La musique, simple mais tellement efficace (elle reste d’ailleurs un long moment en tête), renforce ce petit côté frissonnant bienvenu par moments, notamment lors de son final efficace qui saura vous dresser à coup sûr quelques poils.
Vivre avec un père ayant perdu la tête après un drame familial et une mère ayant développé une maladie sans remède à l’heure actuelle n’aident pas non plus notre chère Betriek à vivre une vie paisible, élevant par ailleurs seule sa fille après la mort de son compagnon…
Autant d’éléments dramatiques dans une même famille, dévoilés dans la toute première partie du film, suscitent bien des interrogations chez le spectateur qui se laisse embarquer dans ce long-métrage monté sous forme de puzzle dans lequel les pièces vont s’assembler au fil de la narration pour faire la lumière sur toute cette histoire.
Alors oui, la narration est lente (dixit de nombreuses personnes) et la musique douce n’aide pas à sortir de ce calme qui réside presque tout au long de cette histoire mais c’est pour mieux coller à cette ambiance enivrante, cette sensation de vivre avec cette famille isolée de tout et ainsi de ressentir cette présence (humaine ? maléfique ?...) dans la tourbière d’où est apparu cet homme ayant tenté d’assassiner la mère de Betriek.
A ce titre, la tourbière et ses vastes étendues désertiques faites d’eau et de végétaux, en nette dégradation pour la plupart en raison de cette forte humidité, peut être assimilée à un personnage à part entière, tellement elle apporte d’éléments (du suspense, des interrogations et clairement des frissons) au film de Nico Van Den Brink.

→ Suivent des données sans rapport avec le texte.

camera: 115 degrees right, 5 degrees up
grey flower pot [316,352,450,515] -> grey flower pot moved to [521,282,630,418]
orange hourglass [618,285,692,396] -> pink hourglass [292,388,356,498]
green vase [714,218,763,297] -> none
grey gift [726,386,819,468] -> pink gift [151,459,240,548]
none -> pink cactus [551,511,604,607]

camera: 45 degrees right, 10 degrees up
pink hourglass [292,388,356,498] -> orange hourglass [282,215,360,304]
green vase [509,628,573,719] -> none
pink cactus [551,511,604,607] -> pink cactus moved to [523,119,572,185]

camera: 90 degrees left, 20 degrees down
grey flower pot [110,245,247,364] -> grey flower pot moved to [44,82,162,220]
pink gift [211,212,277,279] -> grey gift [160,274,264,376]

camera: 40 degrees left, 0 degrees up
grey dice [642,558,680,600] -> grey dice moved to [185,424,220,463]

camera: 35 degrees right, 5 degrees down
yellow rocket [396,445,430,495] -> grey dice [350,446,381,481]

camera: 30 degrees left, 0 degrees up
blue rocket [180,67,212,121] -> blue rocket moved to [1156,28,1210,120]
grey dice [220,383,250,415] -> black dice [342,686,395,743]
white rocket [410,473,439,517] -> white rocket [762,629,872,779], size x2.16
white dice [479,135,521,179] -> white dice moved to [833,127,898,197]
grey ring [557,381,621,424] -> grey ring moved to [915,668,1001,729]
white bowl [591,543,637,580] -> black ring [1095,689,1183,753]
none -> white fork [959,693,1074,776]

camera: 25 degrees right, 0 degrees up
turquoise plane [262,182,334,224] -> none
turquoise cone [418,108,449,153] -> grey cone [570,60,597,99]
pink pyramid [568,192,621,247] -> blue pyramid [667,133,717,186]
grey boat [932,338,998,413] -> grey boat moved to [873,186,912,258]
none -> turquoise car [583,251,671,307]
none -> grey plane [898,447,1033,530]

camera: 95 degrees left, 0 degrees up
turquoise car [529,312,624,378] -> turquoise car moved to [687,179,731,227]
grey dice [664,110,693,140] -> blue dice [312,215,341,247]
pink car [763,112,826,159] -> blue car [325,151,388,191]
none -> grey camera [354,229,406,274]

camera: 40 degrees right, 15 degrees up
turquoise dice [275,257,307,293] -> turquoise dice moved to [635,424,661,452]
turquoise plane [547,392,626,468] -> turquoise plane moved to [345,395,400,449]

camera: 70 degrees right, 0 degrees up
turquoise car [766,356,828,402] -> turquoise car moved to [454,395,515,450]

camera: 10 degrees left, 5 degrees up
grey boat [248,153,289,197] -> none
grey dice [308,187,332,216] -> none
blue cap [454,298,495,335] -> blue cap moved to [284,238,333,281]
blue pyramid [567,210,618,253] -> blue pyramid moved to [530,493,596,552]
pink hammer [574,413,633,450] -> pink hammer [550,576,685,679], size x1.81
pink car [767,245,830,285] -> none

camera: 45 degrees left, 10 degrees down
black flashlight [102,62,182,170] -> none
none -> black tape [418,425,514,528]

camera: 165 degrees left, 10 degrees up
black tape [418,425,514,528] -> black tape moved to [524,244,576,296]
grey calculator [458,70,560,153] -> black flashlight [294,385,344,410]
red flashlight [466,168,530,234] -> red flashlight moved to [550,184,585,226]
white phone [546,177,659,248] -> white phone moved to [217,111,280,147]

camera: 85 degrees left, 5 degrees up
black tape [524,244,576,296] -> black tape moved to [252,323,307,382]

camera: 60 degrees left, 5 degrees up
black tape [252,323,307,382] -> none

Le casting est très professionnel ici et chaque personnage est suffisamment travaillé pour nous apporter un maximum de renseignements sur chacun, des éléments et des interactions souvent essentiels pour bien comprendre notre histoire, éclaircir cette intrigue plutôt bien ficelée et voire progressivement où le scénariste Daan Bakker veut nous amener.
Et là où il veut nous amener, c’est vers un final surprenant fait en deux temps, laissant place à l’horreur dans sa première partie pour ensuite basculer dans le beau et le fantastique à la fois dans sa seconde. Un final qui vient nous mettre un petit uppercut et nous confirmer que nous venons de voir là une vraie pépite du cinéma fantastique comme on n’en voit plus beaucoup à présent.
"Moloch" est l’un de mes plus gros coups de cœur de ce début de décennie dans le cinéma de genre assurément. Un film que je ne saurais que conseiller, à condition de ne pas être hermétique aux narrations lentes qui prennent leur temps mais qui ont le mérite de travailler proprement les personnages et, aidées par une musique enivrante et des décors anxiogènes, d’instaurer un climat froid et une ambiance sombre, bref une atmosphère stressante et intrigante à souhait comme c’est le cas ici dans le film de Nico Van Den Brink.